■ 任务要求: 请重新写出从条目开头到含有“Read this box”的那一行为止的各行，将其中的“series”替换为“data series”，其余内容一律不变。

===== 所示条目 =====

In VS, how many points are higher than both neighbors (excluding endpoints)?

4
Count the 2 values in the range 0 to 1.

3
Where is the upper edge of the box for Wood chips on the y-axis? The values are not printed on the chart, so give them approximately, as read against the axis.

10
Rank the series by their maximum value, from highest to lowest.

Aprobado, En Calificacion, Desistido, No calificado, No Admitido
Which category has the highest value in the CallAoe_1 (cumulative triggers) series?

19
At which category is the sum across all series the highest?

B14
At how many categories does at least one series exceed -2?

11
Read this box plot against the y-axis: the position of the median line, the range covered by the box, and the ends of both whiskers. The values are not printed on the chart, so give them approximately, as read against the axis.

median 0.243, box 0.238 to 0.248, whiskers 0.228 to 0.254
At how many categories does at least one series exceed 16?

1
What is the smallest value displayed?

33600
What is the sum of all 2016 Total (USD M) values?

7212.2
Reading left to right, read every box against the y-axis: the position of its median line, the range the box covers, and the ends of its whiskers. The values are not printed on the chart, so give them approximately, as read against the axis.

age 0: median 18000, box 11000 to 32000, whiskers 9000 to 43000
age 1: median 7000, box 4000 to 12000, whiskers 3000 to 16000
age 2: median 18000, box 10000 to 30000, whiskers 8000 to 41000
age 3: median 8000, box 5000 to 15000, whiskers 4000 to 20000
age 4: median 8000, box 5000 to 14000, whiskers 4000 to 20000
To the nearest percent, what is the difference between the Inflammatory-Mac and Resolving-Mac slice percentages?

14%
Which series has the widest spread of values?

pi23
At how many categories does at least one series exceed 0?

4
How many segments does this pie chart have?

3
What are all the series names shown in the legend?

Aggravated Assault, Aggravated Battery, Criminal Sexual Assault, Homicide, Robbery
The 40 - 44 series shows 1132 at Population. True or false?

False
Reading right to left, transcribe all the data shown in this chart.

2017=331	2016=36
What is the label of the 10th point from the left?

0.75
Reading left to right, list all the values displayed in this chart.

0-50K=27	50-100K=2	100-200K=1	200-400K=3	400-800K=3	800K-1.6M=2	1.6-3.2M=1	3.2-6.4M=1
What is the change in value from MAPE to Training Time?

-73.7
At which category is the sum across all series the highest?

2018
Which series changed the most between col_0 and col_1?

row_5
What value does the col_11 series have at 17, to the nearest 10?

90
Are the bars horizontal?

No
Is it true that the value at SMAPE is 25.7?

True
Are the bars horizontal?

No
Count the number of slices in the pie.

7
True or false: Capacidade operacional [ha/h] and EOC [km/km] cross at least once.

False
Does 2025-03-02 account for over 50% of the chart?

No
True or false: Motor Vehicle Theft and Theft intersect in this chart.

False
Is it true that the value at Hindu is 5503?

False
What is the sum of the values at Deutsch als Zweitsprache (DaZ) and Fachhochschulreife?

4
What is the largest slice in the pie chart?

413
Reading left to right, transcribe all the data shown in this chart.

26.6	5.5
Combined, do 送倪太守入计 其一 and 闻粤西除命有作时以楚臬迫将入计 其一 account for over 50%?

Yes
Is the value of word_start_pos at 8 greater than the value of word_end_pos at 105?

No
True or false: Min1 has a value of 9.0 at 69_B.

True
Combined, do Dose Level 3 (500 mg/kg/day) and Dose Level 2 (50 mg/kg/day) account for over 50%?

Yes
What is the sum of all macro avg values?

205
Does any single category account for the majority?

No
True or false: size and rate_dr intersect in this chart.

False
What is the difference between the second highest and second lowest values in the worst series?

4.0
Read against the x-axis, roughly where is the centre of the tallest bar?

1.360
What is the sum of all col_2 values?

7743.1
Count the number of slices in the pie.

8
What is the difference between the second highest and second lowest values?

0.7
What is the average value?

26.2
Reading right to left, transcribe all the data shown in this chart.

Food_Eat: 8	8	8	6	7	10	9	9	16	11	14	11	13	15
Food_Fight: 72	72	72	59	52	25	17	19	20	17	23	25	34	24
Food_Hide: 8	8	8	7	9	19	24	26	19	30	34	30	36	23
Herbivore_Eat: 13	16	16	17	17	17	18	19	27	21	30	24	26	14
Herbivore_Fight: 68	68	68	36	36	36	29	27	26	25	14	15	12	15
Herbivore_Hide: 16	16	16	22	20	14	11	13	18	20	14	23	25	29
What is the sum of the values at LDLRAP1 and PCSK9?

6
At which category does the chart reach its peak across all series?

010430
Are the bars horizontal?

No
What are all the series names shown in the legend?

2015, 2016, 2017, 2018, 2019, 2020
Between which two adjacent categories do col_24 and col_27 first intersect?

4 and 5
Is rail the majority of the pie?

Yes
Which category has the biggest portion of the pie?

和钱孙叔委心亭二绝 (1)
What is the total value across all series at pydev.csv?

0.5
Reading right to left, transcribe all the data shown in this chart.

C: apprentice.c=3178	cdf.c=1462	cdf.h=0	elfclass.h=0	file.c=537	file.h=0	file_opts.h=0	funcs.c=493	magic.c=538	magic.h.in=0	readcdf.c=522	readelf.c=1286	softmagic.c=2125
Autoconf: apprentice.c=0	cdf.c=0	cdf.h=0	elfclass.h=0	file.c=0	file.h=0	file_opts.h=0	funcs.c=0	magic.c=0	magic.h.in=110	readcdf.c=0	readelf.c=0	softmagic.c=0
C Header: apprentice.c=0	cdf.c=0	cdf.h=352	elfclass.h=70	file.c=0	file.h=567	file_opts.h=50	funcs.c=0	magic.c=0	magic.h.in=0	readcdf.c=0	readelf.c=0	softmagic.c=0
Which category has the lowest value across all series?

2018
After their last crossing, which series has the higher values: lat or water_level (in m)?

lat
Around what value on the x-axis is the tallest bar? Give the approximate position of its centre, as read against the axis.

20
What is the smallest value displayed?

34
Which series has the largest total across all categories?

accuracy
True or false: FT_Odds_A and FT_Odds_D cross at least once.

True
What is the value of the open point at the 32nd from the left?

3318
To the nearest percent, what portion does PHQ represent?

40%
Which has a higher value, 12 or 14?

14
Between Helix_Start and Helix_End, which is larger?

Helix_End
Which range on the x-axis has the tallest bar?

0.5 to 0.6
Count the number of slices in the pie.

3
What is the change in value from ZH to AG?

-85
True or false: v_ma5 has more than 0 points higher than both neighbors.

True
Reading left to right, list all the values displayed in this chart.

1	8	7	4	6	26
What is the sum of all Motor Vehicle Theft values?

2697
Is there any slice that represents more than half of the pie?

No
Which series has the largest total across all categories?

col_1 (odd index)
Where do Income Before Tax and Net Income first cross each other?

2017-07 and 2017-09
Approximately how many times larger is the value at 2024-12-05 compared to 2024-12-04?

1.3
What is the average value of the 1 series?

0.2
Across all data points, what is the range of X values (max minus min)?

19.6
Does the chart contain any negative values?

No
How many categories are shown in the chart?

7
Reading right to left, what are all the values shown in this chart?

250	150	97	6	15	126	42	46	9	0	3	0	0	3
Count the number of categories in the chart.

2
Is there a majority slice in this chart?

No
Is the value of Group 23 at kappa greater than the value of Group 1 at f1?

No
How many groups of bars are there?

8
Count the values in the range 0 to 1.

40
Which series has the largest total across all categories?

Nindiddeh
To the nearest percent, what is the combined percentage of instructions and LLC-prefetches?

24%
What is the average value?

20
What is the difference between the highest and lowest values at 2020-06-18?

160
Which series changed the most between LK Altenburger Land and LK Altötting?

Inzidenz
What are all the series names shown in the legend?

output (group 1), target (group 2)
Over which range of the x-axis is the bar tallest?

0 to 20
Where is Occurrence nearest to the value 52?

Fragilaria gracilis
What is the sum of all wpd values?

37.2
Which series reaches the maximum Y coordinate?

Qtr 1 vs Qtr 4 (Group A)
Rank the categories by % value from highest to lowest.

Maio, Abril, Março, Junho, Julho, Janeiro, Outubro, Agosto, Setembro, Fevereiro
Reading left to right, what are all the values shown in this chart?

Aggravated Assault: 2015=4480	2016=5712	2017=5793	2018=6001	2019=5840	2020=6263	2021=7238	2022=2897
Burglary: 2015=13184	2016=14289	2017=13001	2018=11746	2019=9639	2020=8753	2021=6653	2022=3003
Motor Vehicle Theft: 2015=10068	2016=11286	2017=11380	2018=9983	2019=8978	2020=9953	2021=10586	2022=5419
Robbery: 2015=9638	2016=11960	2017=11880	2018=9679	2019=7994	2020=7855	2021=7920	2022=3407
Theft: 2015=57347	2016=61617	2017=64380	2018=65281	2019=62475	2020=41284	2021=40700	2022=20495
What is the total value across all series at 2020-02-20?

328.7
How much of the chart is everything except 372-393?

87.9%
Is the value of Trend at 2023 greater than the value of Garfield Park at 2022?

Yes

=====

■ 任务结果:
In VS, how many points are higher than both neighbors (excluding endpoints)?

4
Count the 2 values in the range 0 to 1.

3
Where is the upper edge of the box for Wood chips on the y-axis? The values are not printed on the chart, so give them approximately, as read against the axis.

10
Rank the data series by their maximum value, from highest to lowest.

Aprobado, En Calificacion, Desistido, No calificado, No Admitido
Which category has the highest value in the CallAoe_1 (cumulative triggers) data series?

19
At which category is the sum across all data series the highest?

B14
At how many categories does at least one data series exceed -2?

11
Read this box plot against the y-axis: the position of the median line, the range covered by the box, and the ends of both whiskers. The values are not printed on the chart, so give them approximately, as read against the axis.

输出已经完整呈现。